All of which added up to the Argentine manager feeling good about his side’s performance even in a losing effort. This was despite the Herons conceding the game’s first goal, as they so often have this year, and yet again the product of self-inflicted errors in the back line, with Brunetta’s excellence swiftly punishing Tomás Avilés for an overly casual attempt to pass out of his own penalty box.
“It was a good measure of where we are standing. Sometimes you start to stack up wins, like is happening in the league; until you face opponents with the power of Tigres, you don't know where you stand. So we discovered that in that sense we’re on a good path here,” said Martino, whose squad entered Leagues Cup atop the overall MLS standings, winning six of seven matches.
“If I'm not mistaken, Tigres has a full roster today,” he noted, “and we are missing four players … we could compete with an opponent who is a contender in the Mexican league, also for us it was very important … to show that this team is growing. We’re quite solid, we allowed goals on the edge of the penalty area that were more the product of individual quality than a scheme of play. What Brunetta did is very difficult to do; he scored an extraordinary goal.”
More to come?
As dominant – and at times admirably resourceful – as they’ve been in league play, Miami’s limitations were exposed in their last meeting with Mexican aristocrats, a humbling Concacaf Champions Cup quarterfinal exit to CF Monterrey back in the spring. Depth was a clear bugaboo then, and Martino said he was encouraged by the resilience of Saturday’s rotated lineup.
While Los Felinos were clearly the superior team in the first half, IMCF rallied after the break, leveling through a penalty kick earned, then coolly dispatched by Leo Campana. It took a couple of sharp saves from Tigres goalkeeper Nahuel Guzmán to prevent them from finding a second – “like in LIGA MX, they have the best goalkeeper in the competition,” Martino said of his countryman – only for a poor clearance from substitute Sergii Kryvtsov to hand Vigón an inviting look he did not spurn.
“We competed well, we played well, we managed to equalize, we had opportunities for the second goal, and we couldn't do it,” said Martino. “It seemed like we deserved a little bit more than what we got; we have the sensation that we can compete well with high-level teams.”

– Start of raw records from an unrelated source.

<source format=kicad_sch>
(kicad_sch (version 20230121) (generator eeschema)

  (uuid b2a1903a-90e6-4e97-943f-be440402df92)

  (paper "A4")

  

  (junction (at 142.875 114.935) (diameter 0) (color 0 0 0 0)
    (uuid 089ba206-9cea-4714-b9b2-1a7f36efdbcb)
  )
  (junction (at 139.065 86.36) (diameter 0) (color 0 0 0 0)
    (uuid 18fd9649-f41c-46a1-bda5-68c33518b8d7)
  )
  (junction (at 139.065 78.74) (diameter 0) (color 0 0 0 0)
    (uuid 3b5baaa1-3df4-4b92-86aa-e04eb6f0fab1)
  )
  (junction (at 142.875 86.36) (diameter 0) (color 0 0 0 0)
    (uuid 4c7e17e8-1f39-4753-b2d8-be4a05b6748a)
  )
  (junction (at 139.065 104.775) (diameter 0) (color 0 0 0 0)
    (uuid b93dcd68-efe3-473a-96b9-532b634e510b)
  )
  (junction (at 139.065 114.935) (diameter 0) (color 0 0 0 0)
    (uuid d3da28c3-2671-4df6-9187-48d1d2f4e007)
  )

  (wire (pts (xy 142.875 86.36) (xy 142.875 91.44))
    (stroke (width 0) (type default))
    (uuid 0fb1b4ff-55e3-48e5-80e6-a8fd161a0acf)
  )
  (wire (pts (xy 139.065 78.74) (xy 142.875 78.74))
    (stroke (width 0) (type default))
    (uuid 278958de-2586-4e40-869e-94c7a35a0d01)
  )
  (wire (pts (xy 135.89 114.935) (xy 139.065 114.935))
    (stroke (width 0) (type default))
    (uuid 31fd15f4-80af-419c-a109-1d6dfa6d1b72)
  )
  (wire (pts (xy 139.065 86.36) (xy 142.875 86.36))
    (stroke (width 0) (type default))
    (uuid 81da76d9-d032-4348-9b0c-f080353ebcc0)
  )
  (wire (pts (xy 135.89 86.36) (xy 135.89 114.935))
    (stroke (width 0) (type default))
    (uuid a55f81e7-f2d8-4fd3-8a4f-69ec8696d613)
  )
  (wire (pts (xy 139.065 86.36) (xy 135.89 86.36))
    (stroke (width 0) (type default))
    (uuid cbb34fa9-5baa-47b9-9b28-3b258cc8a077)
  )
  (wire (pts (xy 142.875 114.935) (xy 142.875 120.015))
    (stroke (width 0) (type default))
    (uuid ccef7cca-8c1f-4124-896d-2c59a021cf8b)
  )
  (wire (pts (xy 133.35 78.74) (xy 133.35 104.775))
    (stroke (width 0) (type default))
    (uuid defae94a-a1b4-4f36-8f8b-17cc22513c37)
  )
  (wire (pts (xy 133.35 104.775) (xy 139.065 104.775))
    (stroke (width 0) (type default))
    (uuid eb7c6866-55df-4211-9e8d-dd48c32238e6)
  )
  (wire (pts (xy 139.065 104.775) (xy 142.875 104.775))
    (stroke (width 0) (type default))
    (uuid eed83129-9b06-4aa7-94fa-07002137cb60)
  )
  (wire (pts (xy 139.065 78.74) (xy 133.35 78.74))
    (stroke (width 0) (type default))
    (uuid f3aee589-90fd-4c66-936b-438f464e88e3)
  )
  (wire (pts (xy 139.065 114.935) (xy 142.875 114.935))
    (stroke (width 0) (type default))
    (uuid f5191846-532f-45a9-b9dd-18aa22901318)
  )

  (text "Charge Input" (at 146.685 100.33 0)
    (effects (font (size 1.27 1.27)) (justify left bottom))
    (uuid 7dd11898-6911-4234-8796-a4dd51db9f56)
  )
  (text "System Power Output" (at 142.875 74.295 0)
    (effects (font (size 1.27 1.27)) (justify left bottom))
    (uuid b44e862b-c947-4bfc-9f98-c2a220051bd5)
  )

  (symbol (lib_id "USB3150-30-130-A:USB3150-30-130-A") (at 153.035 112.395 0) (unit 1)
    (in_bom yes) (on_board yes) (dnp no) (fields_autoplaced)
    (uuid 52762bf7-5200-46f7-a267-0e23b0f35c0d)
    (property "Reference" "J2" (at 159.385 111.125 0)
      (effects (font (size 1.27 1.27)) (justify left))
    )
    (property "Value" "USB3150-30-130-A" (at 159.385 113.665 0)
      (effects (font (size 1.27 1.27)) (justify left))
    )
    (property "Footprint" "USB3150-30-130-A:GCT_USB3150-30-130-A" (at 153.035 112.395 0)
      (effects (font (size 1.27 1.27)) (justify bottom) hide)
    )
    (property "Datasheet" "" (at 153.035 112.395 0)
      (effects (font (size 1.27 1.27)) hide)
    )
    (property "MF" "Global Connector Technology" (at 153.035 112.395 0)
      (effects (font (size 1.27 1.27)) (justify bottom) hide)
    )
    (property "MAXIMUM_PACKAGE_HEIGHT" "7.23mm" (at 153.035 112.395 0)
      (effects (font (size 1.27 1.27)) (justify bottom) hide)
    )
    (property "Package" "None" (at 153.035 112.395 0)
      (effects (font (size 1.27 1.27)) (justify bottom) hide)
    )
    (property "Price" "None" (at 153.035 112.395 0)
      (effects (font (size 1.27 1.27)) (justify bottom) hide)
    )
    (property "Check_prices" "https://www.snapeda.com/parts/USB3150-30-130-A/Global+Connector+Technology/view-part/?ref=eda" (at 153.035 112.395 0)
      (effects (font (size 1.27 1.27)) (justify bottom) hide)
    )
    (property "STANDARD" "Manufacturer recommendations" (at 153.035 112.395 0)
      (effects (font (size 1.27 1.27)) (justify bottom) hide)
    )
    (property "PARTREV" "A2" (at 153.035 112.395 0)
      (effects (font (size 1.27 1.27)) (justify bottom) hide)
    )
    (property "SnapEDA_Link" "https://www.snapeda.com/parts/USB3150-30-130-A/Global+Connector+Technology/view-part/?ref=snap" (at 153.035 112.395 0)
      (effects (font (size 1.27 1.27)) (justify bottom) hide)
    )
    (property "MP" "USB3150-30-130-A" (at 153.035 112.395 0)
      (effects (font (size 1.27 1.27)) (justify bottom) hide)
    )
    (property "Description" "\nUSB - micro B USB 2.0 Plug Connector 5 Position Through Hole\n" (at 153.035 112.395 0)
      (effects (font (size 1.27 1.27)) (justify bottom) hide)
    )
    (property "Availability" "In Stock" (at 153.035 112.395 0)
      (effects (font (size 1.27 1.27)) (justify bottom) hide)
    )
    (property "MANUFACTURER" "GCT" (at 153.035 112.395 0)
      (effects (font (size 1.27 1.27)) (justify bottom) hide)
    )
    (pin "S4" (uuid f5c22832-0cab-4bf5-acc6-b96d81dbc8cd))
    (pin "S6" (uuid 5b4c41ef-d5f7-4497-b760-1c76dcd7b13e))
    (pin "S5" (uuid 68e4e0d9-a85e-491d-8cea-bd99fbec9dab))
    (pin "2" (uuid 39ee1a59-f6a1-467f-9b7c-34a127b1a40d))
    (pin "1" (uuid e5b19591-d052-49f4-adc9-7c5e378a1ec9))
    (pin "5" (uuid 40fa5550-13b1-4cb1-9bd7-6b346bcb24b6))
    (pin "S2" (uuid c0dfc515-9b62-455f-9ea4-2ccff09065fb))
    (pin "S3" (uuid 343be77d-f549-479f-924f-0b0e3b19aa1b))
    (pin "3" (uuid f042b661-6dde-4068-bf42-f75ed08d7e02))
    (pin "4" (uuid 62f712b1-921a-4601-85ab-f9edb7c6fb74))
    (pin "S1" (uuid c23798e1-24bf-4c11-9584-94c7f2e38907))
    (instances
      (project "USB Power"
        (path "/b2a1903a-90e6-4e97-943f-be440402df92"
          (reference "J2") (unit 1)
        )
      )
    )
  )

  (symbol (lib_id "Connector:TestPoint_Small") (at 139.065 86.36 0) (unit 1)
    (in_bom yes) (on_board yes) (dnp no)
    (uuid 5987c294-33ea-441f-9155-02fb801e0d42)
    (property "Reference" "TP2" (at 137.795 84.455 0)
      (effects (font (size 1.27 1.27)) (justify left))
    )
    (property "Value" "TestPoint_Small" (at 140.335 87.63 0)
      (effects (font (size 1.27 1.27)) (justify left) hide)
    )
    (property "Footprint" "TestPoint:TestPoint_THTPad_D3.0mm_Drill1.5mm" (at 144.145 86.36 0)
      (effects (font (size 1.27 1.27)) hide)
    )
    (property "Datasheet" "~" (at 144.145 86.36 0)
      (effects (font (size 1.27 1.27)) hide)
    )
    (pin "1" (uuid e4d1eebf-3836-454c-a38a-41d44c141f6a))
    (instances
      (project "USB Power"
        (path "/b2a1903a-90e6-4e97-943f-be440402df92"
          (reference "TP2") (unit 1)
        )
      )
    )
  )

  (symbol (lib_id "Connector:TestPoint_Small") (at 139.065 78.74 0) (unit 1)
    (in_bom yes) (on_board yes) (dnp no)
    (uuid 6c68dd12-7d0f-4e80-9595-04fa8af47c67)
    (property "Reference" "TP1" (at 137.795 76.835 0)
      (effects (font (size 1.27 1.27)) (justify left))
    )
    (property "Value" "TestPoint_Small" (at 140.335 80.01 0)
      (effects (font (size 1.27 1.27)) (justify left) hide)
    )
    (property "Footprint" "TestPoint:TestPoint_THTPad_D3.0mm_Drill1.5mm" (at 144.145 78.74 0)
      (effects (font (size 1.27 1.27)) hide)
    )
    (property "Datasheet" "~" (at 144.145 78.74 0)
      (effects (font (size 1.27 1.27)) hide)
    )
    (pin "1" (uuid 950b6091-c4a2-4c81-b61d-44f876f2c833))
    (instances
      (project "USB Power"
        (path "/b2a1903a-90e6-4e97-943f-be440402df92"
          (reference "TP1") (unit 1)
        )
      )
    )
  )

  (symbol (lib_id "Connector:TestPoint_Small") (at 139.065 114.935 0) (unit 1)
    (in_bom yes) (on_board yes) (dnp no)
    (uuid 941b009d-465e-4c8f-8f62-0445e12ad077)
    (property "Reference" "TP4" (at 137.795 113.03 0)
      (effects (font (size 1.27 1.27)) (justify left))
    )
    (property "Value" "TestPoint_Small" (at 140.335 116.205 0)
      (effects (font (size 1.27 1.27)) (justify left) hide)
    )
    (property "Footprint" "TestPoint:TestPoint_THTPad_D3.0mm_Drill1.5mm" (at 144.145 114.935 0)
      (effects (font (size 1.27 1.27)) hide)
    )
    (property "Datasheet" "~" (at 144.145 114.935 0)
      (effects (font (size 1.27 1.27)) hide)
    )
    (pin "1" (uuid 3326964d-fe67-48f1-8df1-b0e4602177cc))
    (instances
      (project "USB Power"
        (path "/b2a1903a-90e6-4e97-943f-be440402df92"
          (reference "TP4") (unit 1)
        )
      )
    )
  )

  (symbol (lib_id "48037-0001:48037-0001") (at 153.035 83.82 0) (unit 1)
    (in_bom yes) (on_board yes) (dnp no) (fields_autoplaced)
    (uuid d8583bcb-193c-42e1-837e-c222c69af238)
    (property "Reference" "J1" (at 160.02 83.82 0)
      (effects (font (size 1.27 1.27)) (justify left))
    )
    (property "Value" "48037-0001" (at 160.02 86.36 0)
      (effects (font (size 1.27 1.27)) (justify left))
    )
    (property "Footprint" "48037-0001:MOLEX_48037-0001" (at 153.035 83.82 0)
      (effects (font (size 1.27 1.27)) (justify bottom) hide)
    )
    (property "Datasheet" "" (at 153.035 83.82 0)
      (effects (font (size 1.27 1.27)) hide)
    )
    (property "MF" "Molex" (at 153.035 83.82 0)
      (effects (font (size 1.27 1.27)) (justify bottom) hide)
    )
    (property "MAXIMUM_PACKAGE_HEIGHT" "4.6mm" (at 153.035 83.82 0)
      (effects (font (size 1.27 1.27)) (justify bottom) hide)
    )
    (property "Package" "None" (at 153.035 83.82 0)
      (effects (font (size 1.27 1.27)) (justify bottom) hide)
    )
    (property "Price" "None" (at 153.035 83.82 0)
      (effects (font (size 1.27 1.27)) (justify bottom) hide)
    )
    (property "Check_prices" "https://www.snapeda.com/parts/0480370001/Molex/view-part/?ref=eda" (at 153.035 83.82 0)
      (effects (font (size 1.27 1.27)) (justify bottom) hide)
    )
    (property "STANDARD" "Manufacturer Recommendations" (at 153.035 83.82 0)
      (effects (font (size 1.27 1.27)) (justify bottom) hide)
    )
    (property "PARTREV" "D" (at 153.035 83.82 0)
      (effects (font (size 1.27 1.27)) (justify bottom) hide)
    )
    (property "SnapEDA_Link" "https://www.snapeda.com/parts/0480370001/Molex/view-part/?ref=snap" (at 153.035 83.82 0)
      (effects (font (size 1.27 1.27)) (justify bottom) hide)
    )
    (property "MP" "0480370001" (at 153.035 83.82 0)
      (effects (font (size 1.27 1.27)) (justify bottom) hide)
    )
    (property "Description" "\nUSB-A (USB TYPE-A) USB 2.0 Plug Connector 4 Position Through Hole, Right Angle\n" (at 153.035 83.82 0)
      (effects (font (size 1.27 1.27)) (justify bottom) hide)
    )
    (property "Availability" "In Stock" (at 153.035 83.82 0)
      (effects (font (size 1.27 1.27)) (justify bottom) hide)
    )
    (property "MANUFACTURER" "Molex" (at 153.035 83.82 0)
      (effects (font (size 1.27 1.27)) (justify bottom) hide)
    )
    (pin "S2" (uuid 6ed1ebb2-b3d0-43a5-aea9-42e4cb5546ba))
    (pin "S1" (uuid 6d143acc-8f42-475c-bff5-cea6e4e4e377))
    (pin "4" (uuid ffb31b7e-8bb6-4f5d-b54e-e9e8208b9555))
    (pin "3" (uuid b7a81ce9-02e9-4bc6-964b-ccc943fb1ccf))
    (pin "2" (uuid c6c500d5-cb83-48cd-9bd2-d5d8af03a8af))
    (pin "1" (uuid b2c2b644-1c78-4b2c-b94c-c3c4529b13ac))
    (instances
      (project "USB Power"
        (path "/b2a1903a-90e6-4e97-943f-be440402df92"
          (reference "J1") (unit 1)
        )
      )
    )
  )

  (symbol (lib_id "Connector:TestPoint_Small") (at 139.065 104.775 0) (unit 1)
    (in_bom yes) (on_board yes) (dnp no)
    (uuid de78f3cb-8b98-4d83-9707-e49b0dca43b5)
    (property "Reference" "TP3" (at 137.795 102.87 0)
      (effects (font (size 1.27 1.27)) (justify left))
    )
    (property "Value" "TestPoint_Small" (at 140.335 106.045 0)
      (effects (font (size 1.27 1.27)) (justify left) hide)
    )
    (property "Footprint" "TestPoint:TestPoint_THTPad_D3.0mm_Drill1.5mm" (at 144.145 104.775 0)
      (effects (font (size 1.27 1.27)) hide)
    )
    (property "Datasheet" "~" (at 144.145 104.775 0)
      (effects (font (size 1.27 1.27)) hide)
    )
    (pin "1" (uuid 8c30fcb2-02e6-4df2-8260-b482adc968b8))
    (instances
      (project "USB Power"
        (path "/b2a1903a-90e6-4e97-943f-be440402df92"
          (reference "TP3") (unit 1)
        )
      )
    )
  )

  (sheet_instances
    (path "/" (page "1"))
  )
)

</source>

The level of contribution provided by the likes of Campana and Kryvtsov has been and will remain key to Miami’s hopes of achieving great things, starting with their Leagues Cup title defense. As to whether Tigres or their fellow LIGA MX giants will expose the Herons’ soft spots in the knockout rounds when they’re closer to full strength? Only time will tell.

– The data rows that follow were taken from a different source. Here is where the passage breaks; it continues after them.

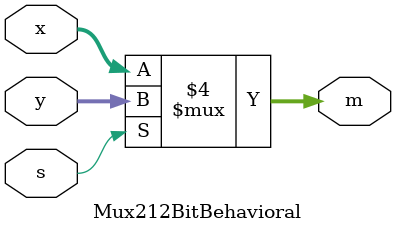
<source format=v>
`timescale 1ns / 1ps


module Mux212BitBehavioral(
    input [1:0] x,
    input [1:0] y,
    input s,
    output [1:0] m
    );
    reg [1:0] m;
    always @ (x or y or s)
    begin
        if (s==0)
            m = x;
        else
            m = y;
    end
endmodule

</source>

“We felt it [a lack of depth] a lot when we played against Monterrey [in CCC]. But from Monterrey until now, we have a roster that is fit to be able to make changes that are at the same level as the ones that are playing, like Tigres, Monterrey, Cruz Azul and América,” contended Martino.
“We had a competitive team today and still we have four players out. So we can compete in this. We are missing the four players, I know. We know what they represent for our team. But today I can say that when we have a full roster, we can have the same importance and changes same as the strongest, most important teams in Mexico.”